• [TASK DIRECTIONS]
Write out the lines below word for word, leaving out the pictures.

Saved entries
○ ○ ○ ○ ○
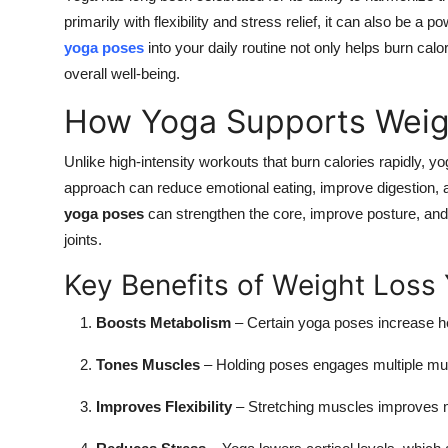
Top 10
primarily with flexibility and stress relief, it can also be a
yoga poses
into your daily routine not only helps burn ca
How To
overall well-being.
How Yoga Supports Weig
Support Number
Unlike high-intensity workouts that burn calories rapidly,
approach can reduce emotional eating, improve digestion, 
yoga poses
can strengthen the core, improve posture, and 
joints.
Key Benefits of Weight Loss
Boosts Metabolism
– Certain yoga poses increase hea
Tones Muscles
– Holding poses engages multiple musc
Improves Flexibility
– Stretching muscles improves mo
○ ○ ○ ○ ○
• [WRITTEN REPLY]
Top 10
primarily with flexibility and stress relief, it can also be a
yoga poses
into your daily routine not only helps burn ca
How To
overall well-being.
How Yoga Supports Weig
Support Number
Unlike high-intensity workouts that burn calories rapidly,
approach can reduce emotional eating, improve digestion, 
yoga poses
can strengthen the core, improve posture, and 
joints.
Key Benefits of Weight Loss
Boosts Metabolism
– Certain yoga poses increase hea
Tones Muscles
– Holding poses engages multiple musc
Improves Flexibility
– Stretching muscles improves mo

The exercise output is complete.